Some of them would know who she was, having heard about 'Prof Mac' or 'Mackie', from their older siblings. Minerva knew these abbreviations existed but it suited her to pretend ignorance. For the remainder of these children, eyeing her nervously, she would be an unknown quantity, but not for long.

She led them across the vast Entrance Hall, knowing they were stumbling along while gaping at the distant ceiling or the marble staircase. She led them to a small side chamber and watched them crowd in, peering around nervously and huddled together like lost sheep.

"Welcome to Hogwarts."

She scanned them as she began her welcome speech, repeated annually and now spoken by rote, leaving her mind to focus on her personal sorting, searching out the troublemakers first.

They would be the ones not really paying attention to her, their eyes roving furtively around at their new surroundings and peers between dipping back to her to see if they had been caught out yet. Hmm… there – there and there; the ash blonde with the supercilious expression.

Only two minutes inside the place where they would spend the next seven years of their lives and already she had three students she would observe closely, wherever they were Sorted. Names would come later, after the Sorting Hat had performed its duty for another year.

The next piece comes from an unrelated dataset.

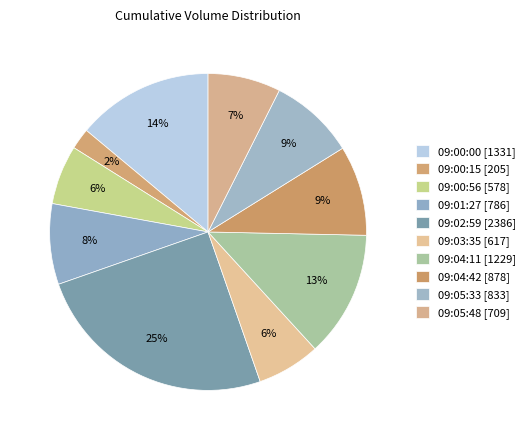

Count the number of slices in the pie.

10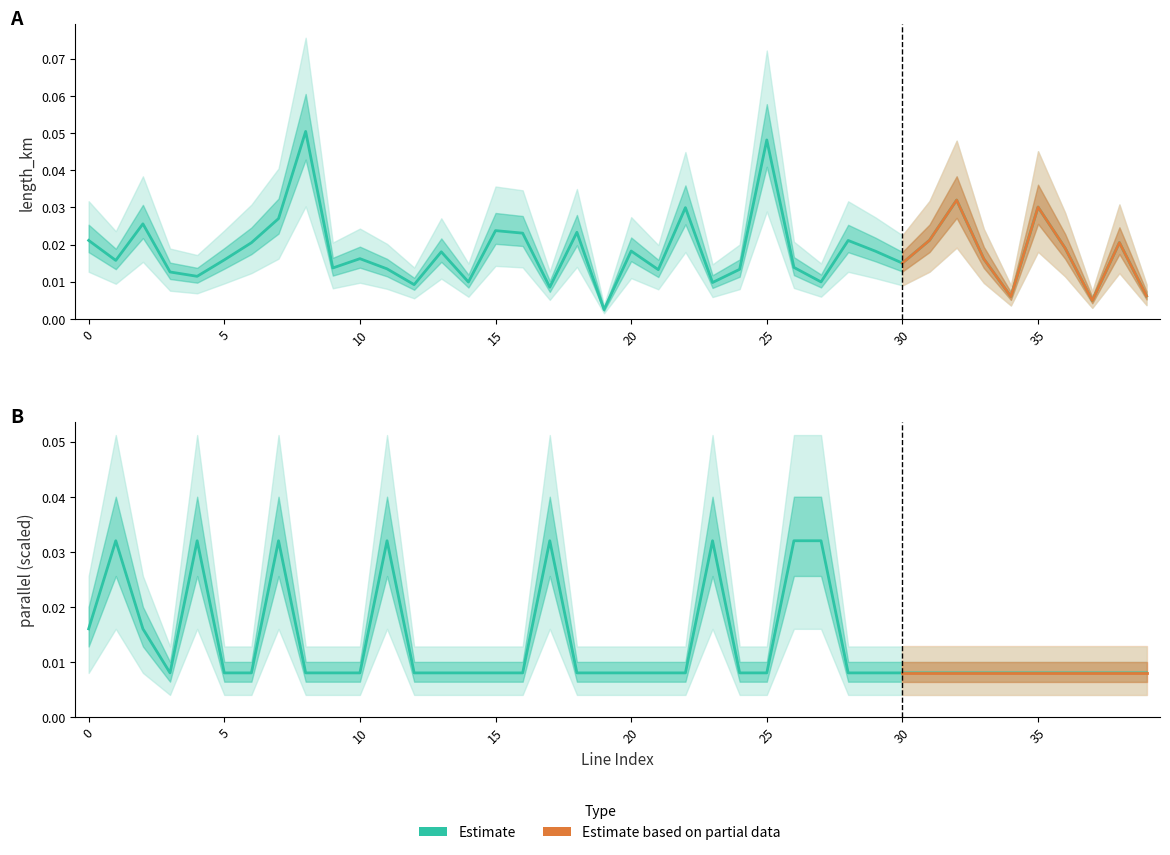

The value of parallel at 19 is 0.0. True or false?

False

Another year, another Sorting.

Her heart quickened as she spoke. Except this year was not just another Sorting. Now she was scanning their faces with a different intent as she continued speaking

She had no doubt that she would know him the second she laid eyes upon him; Hagrid had come to the castle to inform her of the boy's progress when she had expressed her concerns during the start of year staff meeting.

Her heart tightened in worry when she couldn't spot him; a small child, Hagrid had said, thin but bearing the unmistakable stamp of his lineage in the intense regard.

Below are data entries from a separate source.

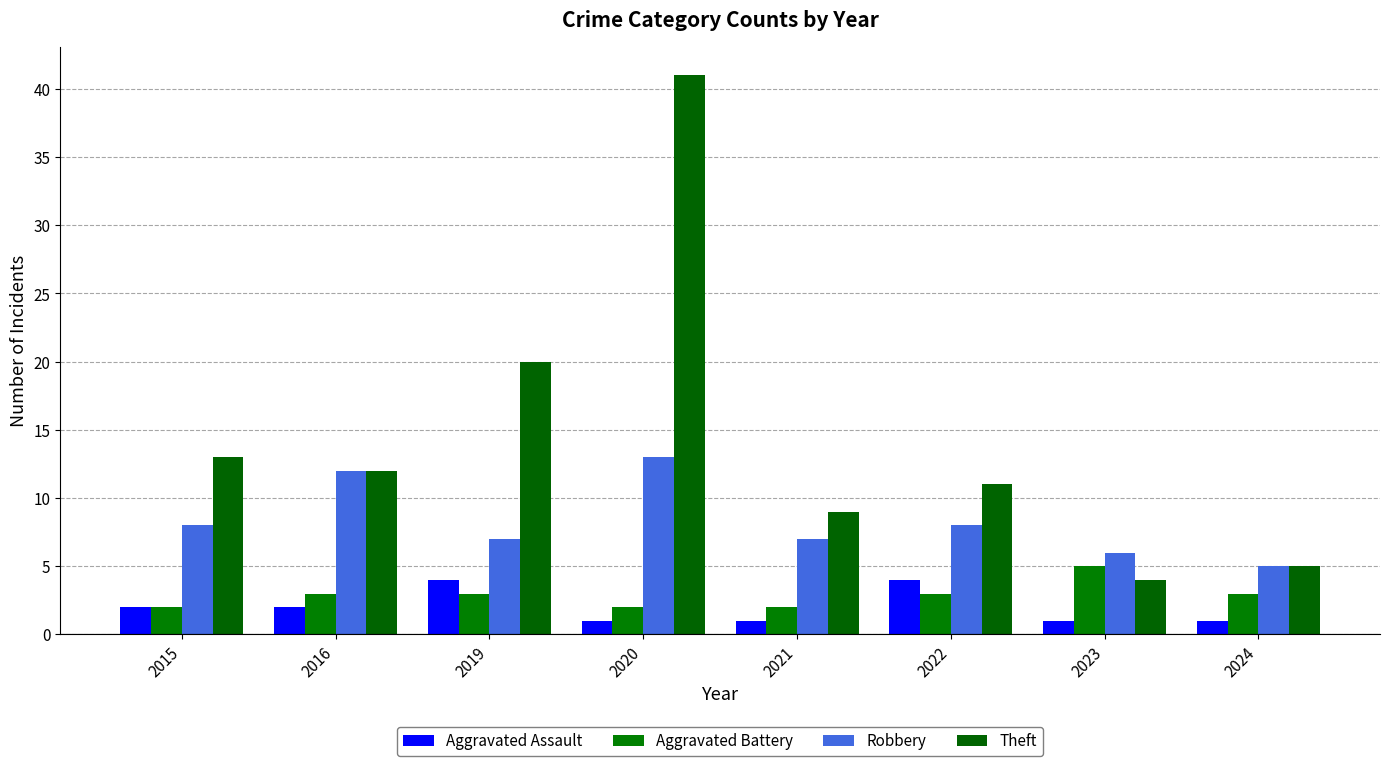

Reading left to right, extract all data points from this chart.

Aggravated Assault: 2015=2	2016=2	2019=4	2020=1	2021=1	2022=4	2023=1	2024=1
Aggravated Battery: 2015=2	2016=3	2019=3	2020=2	2021=2	2022=3	2023=5	2024=3
Robbery: 2015=8	2016=12	2019=7	2020=13	2021=7	2022=8	2023=6	2024=5
Theft: 2015=13	2016=12	2019=20	2020=41	2021=9	2022=11	2023=4	2024=5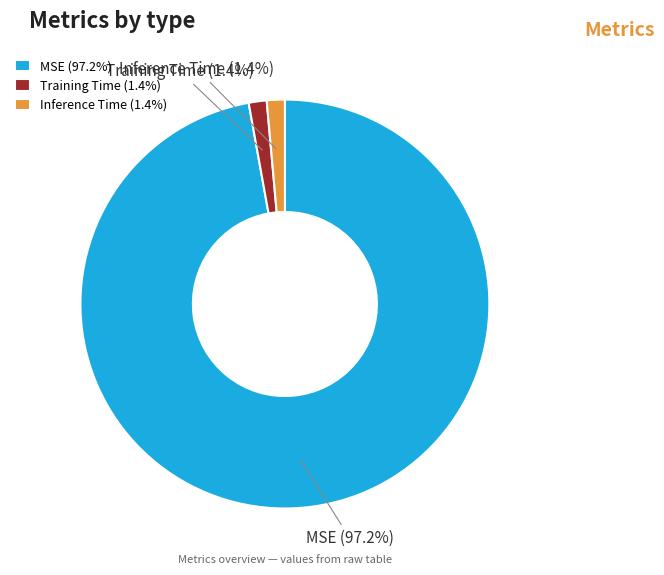

To the nearest percent, what percentage of the pie is Training Time?

1%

Minerva knew there had been problems getting his letter to him. She had been privy to Hagrid's tribulations in that respect. Schooling herself to scan the group more carefully, Minerva once again hoped Albus had been right to leave the child with those Muggles.

Movement attracted her eye; a tall redheaded boy shuffled under the torch bracket and Minerva finally understood that descriptor so beloved of romance novelists; her heart leaped. It didn't so much leap as turn over, taking her stomach along in sympathy.

There, in the shadow of the redhead –he had to be another Weasley, the resemblance was too pronounced— was the boy she sought. Staring at her in wide-eyed attention, he resembled his murdered father so strongly that Minerva experienced the same rush of emotion that she had known upon hearing of that young man's death.

He had the same all-over-the-place hair, wore similar narrow-rimmed spectacles and yet, remembering the father at the same age, there was a distinct absence of mischief in his regard. Recalling Hagrid's bewildered confession when he reported to Albus his success at retrieving the boy from his Muggle relations, and his worries for the poor boy, Minerva wondered how he would cope.

Hagrid's admission that this boy –this boy— knew nothing of his past, the wizarding world or of magic had both shocked her to the core and annoyed her beyond her ability to express it, unless she resorted to the use of coarse anglo-saxonisms.

She let her eyes move onto another child, a brown-eyed girl, listening to every word with uttermost attention that found approval with Minerva, but her thoughts remained back with the owner of the almond-shaped, bright green eyes.